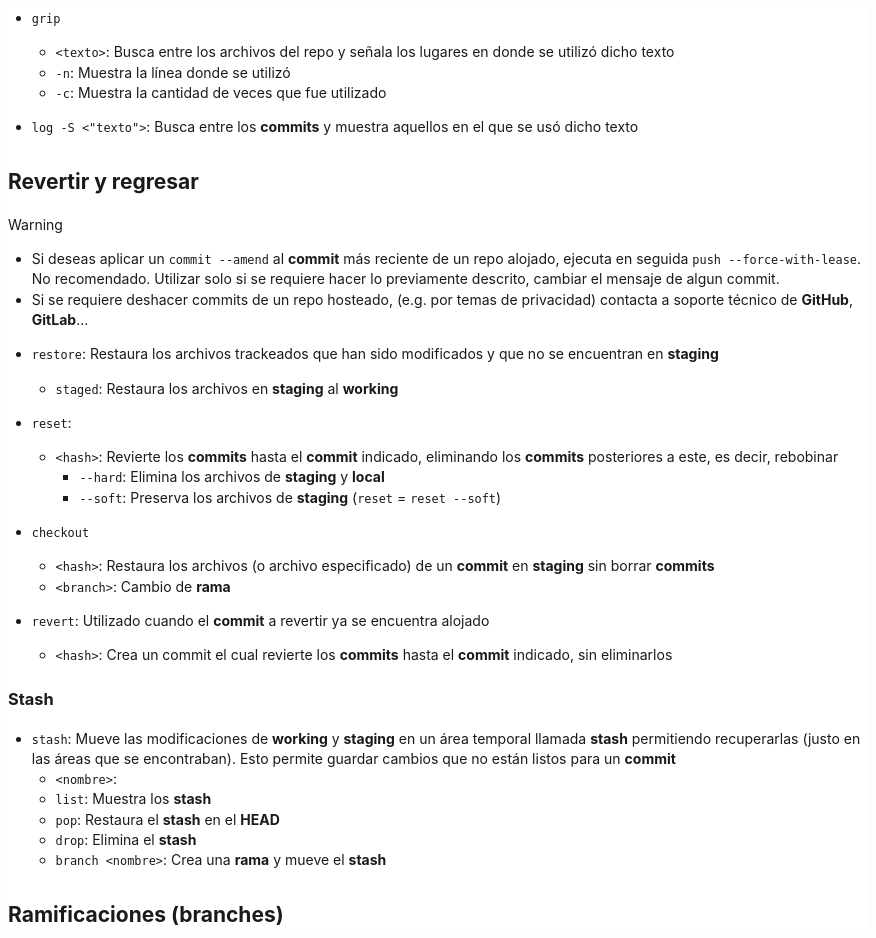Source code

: - `grip`

  - `<texto>`: Busca entre los archivos del repo y señala los lugares en
    donde se utilizó dicho texto
  - `-n`: Muestra la línea donde se utilizó
  - `-c`: Muestra la cantidad de veces que fue utilizado

- `log -S <"texto">`: Busca entre los **commits** y muestra aquellos en el que
  se usó dicho texto

## Revertir y regresar

> [!WARNING]
>
> - Si deseas aplicar un `commit --amend` al **commit** más reciente de un
>   repo alojado, ejecuta en seguida `push --force-with-lease`. No
>   recomendado. Utilizar solo si se requiere hacer lo previamente descrito,
>   cambiar el mensaje de algun commit.
> - Si se requiere deshacer commits de un repo hosteado, (e.g. por temas
>   de privacidad) contacta a soporte técnico de **GitHub**, **GitLab**...

- `restore`: Restaura los archivos trackeados que han sido modificados y que no
  se encuentran en **staging**

  - `staged`: Restaura los archivos en **staging** al **working**

- `reset`:

  - `<hash>`: Revierte los **commits** hasta el **commit** indicado, eliminando
    los **commits** posteriores a este, es decir, rebobinar
    - `--hard`: Elimina los archivos de **staging** y **local**
    - `--soft`: Preserva los archivos de **staging** (`reset` = `reset --soft`)

- `checkout`

  - `<hash>`: Restaura los archivos (o archivo especificado) de un **commit**
    en **staging** sin borrar **commits**
  - `<branch>`: Cambio de **rama**

- `revert`: Utilizado cuando el **commit** a revertir ya se encuentra alojado
  - `<hash>`: Crea un commit el cual revierte los **commits** hasta el
    **commit** indicado, sin eliminarlos

### Stash

- `stash`: Mueve las modificaciones de **working** y **staging** en un área
  temporal llamada **stash** permitiendo recuperarlas (justo en las áreas que se
  encontraban). Esto permite guardar cambios que no están listos para un
  **commit**
  - `<nombre>`:
  - `list`: Muestra los **stash**
  - `pop`: Restaura el **stash** en el **HEAD**
  - `drop`: Elimina el **stash**
  - `branch <nombre>`: Crea una **rama** y mueve el **stash**

## Ramificaciones (branches)
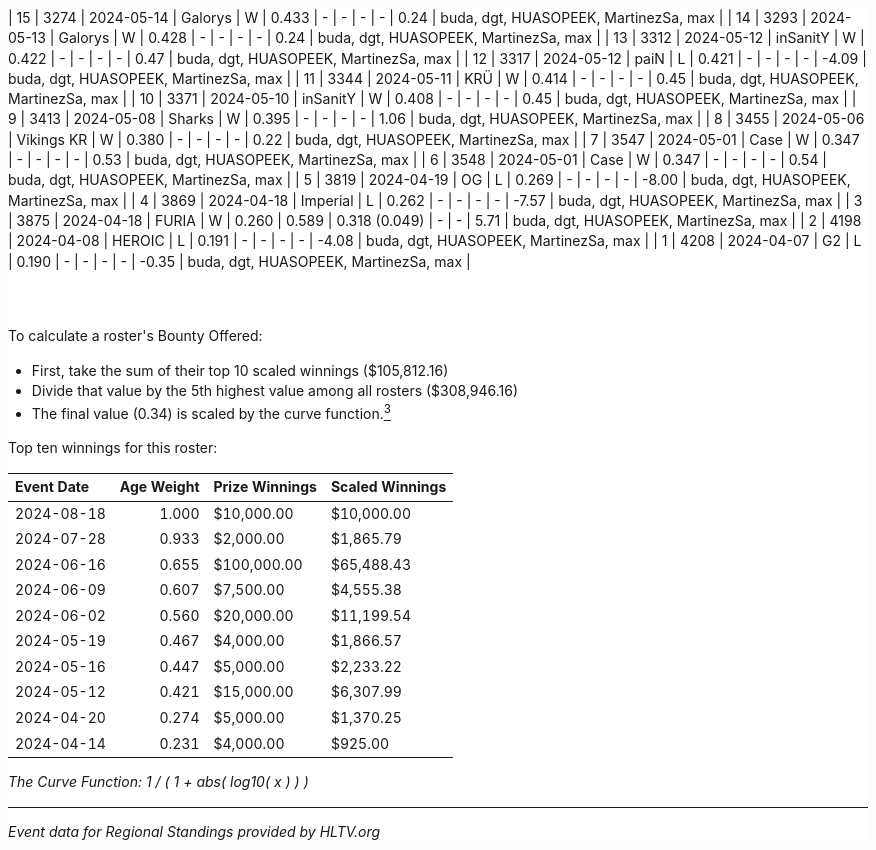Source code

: |           15 |     3274 | 2024-05-14 | Galorys           | W   | 0.433      | -            | -                | -                | -         |     0.24 | buda, dgt, HUASOPEEK, MartinezSa, max   |
|           14 |     3293 | 2024-05-13 | Galorys           | W   | 0.428      | -            | -                | -                | -         |     0.24 | buda, dgt, HUASOPEEK, MartinezSa, max   |
|           13 |     3312 | 2024-05-12 | inSanitY          | W   | 0.422      | -            | -                | -                | -         |     0.47 | buda, dgt, HUASOPEEK, MartinezSa, max   |
|           12 |     3317 | 2024-05-12 | paiN              | L   | 0.421      | -            | -                | -                | -         |    -4.09 | buda, dgt, HUASOPEEK, MartinezSa, max   |
|           11 |     3344 | 2024-05-11 | KRÜ               | W   | 0.414      | -            | -                | -                | -         |     0.45 | buda, dgt, HUASOPEEK, MartinezSa, max   |
|           10 |     3371 | 2024-05-10 | inSanitY          | W   | 0.408      | -            | -                | -                | -         |     0.45 | buda, dgt, HUASOPEEK, MartinezSa, max   |
|            9 |     3413 | 2024-05-08 | Sharks            | W   | 0.395      | -            | -                | -                | -         |     1.06 | buda, dgt, HUASOPEEK, MartinezSa, max   |
|            8 |     3455 | 2024-05-06 | Vikings KR        | W   | 0.380      | -            | -                | -                | -         |     0.22 | buda, dgt, HUASOPEEK, MartinezSa, max   |
|            7 |     3547 | 2024-05-01 | Case              | W   | 0.347      | -            | -                | -                | -         |     0.53 | buda, dgt, HUASOPEEK, MartinezSa, max   |
|            6 |     3548 | 2024-05-01 | Case              | W   | 0.347      | -            | -                | -                | -         |     0.54 | buda, dgt, HUASOPEEK, MartinezSa, max   |
|            5 |     3819 | 2024-04-19 | OG                | L   | 0.269      | -            | -                | -                | -         |    -8.00 | buda, dgt, HUASOPEEK, MartinezSa, max   |
|            4 |     3869 | 2024-04-18 | Imperial          | L   | 0.262      | -            | -                | -                | -         |    -7.57 | buda, dgt, HUASOPEEK, MartinezSa, max   |
|            3 |     3875 | 2024-04-18 | FURIA             | W   | 0.260      | 0.589        | 0.318 (0.049)    | -                | -         |     5.71 | buda, dgt, HUASOPEEK, MartinezSa, max   |
|            2 |     4198 | 2024-04-08 | HEROIC            | L   | 0.191      | -            | -                | -                | -         |    -4.08 | buda, dgt, HUASOPEEK, MartinezSa, max   |
|            1 |     4208 | 2024-04-07 | G2                | L   | 0.190      | -            | -                | -                | -         |    -0.35 | buda, dgt, HUASOPEEK, MartinezSa, max   |

<br />
<span id="table2"></span><br />
To calculate a roster's Bounty Offered:<br />

- First, take the sum of their top 10 scaled winnings ($105,812.16)
- Divide that value by the 5th highest value among all rosters ($308,946.16)
- The final value (0.34) is scaled by the curve function.[<sup>3</sup>](#curveFunction)

Top ten winnings for this roster:<br />

| Event Date | Age Weight | Prize Winnings | Scaled Winnings |
| :- | -: | :- | :- |
| 2024-08-18 |      1.000 | $10,000.00     | $10,000.00      |
| 2024-07-28 |      0.933 | $2,000.00      | $1,865.79       |
| 2024-06-16 |      0.655 | $100,000.00    | $65,488.43      |
| 2024-06-09 |      0.607 | $7,500.00      | $4,555.38       |
| 2024-06-02 |      0.560 | $20,000.00     | $11,199.54      |
| 2024-05-19 |      0.467 | $4,000.00      | $1,866.57       |
| 2024-05-16 |      0.447 | $5,000.00      | $2,233.22       |
| 2024-05-12 |      0.421 | $15,000.00     | $6,307.99       |
| 2024-04-20 |      0.274 | $5,000.00      | $1,370.25       |
| 2024-04-14 |      0.231 | $4,000.00      | $925.00         |


<span id="curveFunction"></span>_The Curve Function: 1 / ( 1 + abs( log10( x ) ) )_<br />

---
_Event data for Regional Standings provided by HLTV.org_<br />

━━━━

BRIEF:
Of the lines above, show those in which "Galorys" appears.

COMPLETED EXERCISE:
: |           15 |     3274 | 2024-05-14 | Galorys           | W   | 0.433      | -            | -                | -                | -         |     0.24 | buda, dgt, HUASOPEEK, MartinezSa, max   |
|           14 |     3293 | 2024-05-13 | Galorys           | W   | 0.428      | -            | -                | -                | -         |     0.24 | buda, dgt, HUASOPEEK, MartinezSa, max   |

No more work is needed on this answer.